Il Mediterraneo sempre più caldo sta aprendo la strada a specie aliene invasive: sono quasi un migliaio quelle censite.
Tra gli effetti più significativi del cambiamento climatico vi è senza dubbio l’aumento delle temperature. Le estati sono sempre più torride e afose e, anche in Europa, si registrano picchi paragonabili a quelli del deserto africano. Questi valori estremi non solo alimentano eventi atmosferici sempre più violenti, ma provocano anche un innalzamento delle temperature delle acque marine, con conseguenze potenzialmente disastrose per l’ecosistema.
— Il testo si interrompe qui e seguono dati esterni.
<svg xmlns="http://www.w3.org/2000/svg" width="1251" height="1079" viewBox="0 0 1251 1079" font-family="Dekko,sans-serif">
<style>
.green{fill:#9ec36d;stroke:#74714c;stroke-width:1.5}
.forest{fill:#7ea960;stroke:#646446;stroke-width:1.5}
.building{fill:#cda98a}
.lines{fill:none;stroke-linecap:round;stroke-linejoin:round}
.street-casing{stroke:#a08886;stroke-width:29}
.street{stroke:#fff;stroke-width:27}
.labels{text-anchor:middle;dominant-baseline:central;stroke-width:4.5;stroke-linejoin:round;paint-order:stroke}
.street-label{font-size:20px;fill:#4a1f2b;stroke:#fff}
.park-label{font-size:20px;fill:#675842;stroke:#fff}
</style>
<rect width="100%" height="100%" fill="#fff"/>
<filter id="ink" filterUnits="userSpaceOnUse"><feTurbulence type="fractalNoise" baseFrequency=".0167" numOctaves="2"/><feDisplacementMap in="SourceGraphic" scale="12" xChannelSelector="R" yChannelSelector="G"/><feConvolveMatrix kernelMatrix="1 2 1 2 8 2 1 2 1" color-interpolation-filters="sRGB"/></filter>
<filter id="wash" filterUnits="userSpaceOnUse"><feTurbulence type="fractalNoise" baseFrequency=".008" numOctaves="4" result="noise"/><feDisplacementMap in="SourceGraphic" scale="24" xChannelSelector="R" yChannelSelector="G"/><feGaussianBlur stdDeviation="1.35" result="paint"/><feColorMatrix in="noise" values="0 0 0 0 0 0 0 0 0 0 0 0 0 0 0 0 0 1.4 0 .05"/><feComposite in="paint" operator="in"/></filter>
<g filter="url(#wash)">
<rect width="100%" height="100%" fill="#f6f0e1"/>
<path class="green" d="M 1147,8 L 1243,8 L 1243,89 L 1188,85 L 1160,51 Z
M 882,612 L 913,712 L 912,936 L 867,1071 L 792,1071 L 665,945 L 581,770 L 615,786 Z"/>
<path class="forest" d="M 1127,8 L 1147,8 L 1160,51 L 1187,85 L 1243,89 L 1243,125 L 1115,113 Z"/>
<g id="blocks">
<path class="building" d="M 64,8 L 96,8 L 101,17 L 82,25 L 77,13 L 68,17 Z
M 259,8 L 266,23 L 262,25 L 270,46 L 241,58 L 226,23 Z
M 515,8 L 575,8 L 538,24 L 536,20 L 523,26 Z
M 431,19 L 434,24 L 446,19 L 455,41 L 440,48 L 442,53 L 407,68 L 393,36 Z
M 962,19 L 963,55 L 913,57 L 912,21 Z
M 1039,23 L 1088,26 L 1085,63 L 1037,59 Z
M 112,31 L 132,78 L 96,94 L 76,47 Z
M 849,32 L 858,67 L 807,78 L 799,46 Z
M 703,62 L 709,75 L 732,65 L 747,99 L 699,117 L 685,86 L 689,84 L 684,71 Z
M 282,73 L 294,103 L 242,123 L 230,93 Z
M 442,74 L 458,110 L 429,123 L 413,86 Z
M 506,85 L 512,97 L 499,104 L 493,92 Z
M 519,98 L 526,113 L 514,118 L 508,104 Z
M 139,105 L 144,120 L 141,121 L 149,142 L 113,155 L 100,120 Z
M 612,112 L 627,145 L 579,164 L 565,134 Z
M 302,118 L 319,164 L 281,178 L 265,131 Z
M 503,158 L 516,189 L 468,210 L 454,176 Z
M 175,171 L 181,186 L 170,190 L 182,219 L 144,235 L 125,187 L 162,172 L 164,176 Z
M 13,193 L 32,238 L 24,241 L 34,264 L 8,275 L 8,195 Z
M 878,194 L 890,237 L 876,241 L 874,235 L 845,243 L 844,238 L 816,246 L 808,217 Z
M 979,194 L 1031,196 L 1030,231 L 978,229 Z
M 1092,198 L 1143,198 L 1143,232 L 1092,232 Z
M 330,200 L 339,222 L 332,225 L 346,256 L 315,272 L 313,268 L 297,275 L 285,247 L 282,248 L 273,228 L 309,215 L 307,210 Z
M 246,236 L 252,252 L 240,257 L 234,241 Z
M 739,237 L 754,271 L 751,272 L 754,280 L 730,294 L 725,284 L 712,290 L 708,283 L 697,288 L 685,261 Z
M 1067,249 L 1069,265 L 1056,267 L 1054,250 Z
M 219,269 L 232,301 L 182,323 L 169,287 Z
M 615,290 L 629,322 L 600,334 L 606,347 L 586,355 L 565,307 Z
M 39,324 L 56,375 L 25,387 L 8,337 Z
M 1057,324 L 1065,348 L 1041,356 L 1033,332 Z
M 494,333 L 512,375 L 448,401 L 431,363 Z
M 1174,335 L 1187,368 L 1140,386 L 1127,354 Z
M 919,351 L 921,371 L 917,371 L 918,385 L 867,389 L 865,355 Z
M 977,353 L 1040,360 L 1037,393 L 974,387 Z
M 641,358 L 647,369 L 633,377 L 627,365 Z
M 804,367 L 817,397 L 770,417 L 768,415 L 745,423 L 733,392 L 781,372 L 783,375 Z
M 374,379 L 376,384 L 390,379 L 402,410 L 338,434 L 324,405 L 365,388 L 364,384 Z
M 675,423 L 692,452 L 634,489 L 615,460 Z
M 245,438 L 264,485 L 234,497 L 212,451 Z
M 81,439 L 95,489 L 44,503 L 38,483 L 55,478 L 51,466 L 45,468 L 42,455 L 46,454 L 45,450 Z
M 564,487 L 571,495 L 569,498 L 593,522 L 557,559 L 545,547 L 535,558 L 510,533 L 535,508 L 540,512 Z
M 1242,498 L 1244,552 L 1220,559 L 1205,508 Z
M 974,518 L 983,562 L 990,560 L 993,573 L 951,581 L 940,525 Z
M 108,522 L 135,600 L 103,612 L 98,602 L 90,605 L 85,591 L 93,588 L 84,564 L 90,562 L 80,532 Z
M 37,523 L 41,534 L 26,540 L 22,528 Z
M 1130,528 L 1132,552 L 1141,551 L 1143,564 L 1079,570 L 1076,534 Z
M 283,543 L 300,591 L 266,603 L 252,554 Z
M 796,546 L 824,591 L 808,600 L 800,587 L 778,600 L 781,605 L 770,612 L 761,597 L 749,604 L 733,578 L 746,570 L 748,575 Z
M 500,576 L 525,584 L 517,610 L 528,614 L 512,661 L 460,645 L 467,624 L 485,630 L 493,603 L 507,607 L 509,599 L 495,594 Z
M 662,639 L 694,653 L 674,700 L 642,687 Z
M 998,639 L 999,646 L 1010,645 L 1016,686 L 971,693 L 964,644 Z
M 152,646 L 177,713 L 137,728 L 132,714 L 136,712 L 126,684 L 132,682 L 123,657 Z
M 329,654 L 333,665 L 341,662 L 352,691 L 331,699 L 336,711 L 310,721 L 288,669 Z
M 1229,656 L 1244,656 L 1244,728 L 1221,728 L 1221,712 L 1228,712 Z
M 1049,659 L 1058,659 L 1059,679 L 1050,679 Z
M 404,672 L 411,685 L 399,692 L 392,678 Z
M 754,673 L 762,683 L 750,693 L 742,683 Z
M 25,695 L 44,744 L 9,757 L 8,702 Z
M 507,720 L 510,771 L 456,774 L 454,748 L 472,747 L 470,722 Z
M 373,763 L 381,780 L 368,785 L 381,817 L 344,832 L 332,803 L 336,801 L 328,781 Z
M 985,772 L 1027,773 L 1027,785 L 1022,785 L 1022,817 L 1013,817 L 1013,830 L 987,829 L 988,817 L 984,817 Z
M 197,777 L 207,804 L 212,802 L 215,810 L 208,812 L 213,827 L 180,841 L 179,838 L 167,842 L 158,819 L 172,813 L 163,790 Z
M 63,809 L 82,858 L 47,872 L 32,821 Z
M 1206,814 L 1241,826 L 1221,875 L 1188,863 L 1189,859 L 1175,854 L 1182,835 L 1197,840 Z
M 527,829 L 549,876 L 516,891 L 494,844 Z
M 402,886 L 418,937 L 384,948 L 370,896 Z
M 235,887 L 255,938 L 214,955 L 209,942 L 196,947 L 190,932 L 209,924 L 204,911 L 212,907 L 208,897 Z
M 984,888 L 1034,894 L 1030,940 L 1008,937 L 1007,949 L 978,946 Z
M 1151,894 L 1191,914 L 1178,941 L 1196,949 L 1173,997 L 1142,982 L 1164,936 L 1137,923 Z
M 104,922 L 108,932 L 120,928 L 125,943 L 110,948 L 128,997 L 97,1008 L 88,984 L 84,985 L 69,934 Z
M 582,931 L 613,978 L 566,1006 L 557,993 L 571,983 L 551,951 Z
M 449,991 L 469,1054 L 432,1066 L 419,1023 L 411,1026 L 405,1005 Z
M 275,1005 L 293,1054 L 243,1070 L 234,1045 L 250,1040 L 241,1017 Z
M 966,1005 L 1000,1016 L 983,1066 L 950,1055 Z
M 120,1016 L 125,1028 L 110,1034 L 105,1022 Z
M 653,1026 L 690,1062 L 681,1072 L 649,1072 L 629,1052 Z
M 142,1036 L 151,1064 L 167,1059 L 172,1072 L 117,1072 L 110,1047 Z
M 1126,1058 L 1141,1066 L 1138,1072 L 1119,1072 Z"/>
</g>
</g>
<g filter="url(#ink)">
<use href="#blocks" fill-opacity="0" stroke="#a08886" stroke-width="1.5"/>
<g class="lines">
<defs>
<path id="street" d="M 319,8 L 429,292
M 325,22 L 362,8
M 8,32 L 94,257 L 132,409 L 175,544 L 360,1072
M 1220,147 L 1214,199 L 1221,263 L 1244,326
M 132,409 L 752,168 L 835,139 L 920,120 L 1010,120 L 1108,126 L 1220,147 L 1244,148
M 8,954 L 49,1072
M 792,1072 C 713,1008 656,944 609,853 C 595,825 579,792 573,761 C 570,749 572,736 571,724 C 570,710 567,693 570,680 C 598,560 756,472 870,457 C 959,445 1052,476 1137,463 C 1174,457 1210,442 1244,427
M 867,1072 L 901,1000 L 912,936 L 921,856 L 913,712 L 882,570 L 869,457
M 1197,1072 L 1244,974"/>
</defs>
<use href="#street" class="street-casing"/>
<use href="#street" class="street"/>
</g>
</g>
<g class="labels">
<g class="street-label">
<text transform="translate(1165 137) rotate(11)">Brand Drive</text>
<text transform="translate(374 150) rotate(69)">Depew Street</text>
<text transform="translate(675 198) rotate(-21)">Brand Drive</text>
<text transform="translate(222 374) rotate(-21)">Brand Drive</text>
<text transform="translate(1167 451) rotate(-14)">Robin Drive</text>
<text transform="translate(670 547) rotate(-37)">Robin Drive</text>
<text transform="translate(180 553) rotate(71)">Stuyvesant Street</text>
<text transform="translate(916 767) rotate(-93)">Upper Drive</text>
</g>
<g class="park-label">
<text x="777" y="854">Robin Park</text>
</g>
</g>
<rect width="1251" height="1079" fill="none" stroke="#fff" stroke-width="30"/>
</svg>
Le analisi condotte negli ultimi anni indicano che il Mar Mediterraneo è tra i bacini più colpiti. Il recente rapporto «Mare Caldo» di Greenpeace evidenzia come, da Portofino alla Sicilia, le acque stiano cambiando, raggiungendo temperature fino a quasi 4 gradi sopra la norma.
Il report, basato su studi effettuati nel 2024 dall’Università di Genova e dall’Istituto Nazionale di Oceanografia e di Geofisica Sperimentale, ha rilevato un incremento costante della temperatura in 12 aree marine italiane, undici delle quali protette. Le anomalie vanno da +1,49 °C a Capo Carbonara fino al massimo di +3,65 °C alle Cinque Terre, con valori elevati anche a Portofino (+3,28 °C), Miramare (+3,25 °C) e Tremiti (oltre +3 °C). La gravità del fenomeno è evidente se si considera che, lo scorso anno, il Mediterraneo ha registrato la temperatura media annuale più alta di sempre: 21,16 °C.
Mediterraneo sempre più caldo e aumentano le specie aliene invasive
Questi valori anomali, riscontrabili anche a diversi metri di profondità, stanno alterando profondamente l’ecosistema marino. Una delle problematiche principali è la proliferazione di specie aliene, già oltre un migliaio, provenienti perlopiù da aree tropicali. Normalmente queste non potrebbero sopravvivere nel Mediterraneo, ma il riscaldamento delle acque ne favorisce l’insediamento. Spesso arrivano trasportate involontariamente dalle imbarcazioni o attraverso il Canale artificiale di Suez.
Un esempio è il pesce coniglio, una specie tropicale in forte espansione nel bacino. Si tratta di erbivori voraci che stanno causando una vera desertificazione dei fondali: a differenza delle specie autoctone, si nutrono sia di alghe mature sia di quelle giovani, impedendone la ricrescita. La scomparsa delle alghe comporta anche la perdita di tutte le specie che da esse dipendono. Uno studio condotto tra Grecia e Turchia mostra che, nelle aree ad alta densità di pesci coniglio, la copertura algale si riduce del 65% e la biodiversità cala del 40%.
Un altro ospite tropicale ormai stabile nel Mediterraneo è il pesce scorpione, presente in Turchia, Grecia, Cipro, Israele, Libano e anche in Italia. Predatore dotato di aculei velenosi pericolosi per l’uomo, si nutre di giovani pesci autoctoni e, privo di antagonisti naturali, può moltiplicarsi senza controllo.
Parallelamente, molte specie tipicamente mediterranee sono in difficoltà. Quelle già adattate a temperature prossime al loro limite fisiologico devono ora affrontare aumenti di 1-3 gradi, con esiti drammatici: alcune popolazioni stanno collassando, altre sono scomparse da intere aree. Particolarmente colpite risultano le specie ittiche legate a climi temperati o freddi, come il merluzzo e la salpa.
È fondamentale porre particolare attenzione al cambiamento proteggendo la biodiversità. Bisogna creare barriere che impediscano l’arrivo di specie tropicali aggressive e porre rimedio all’aumento delle temperature.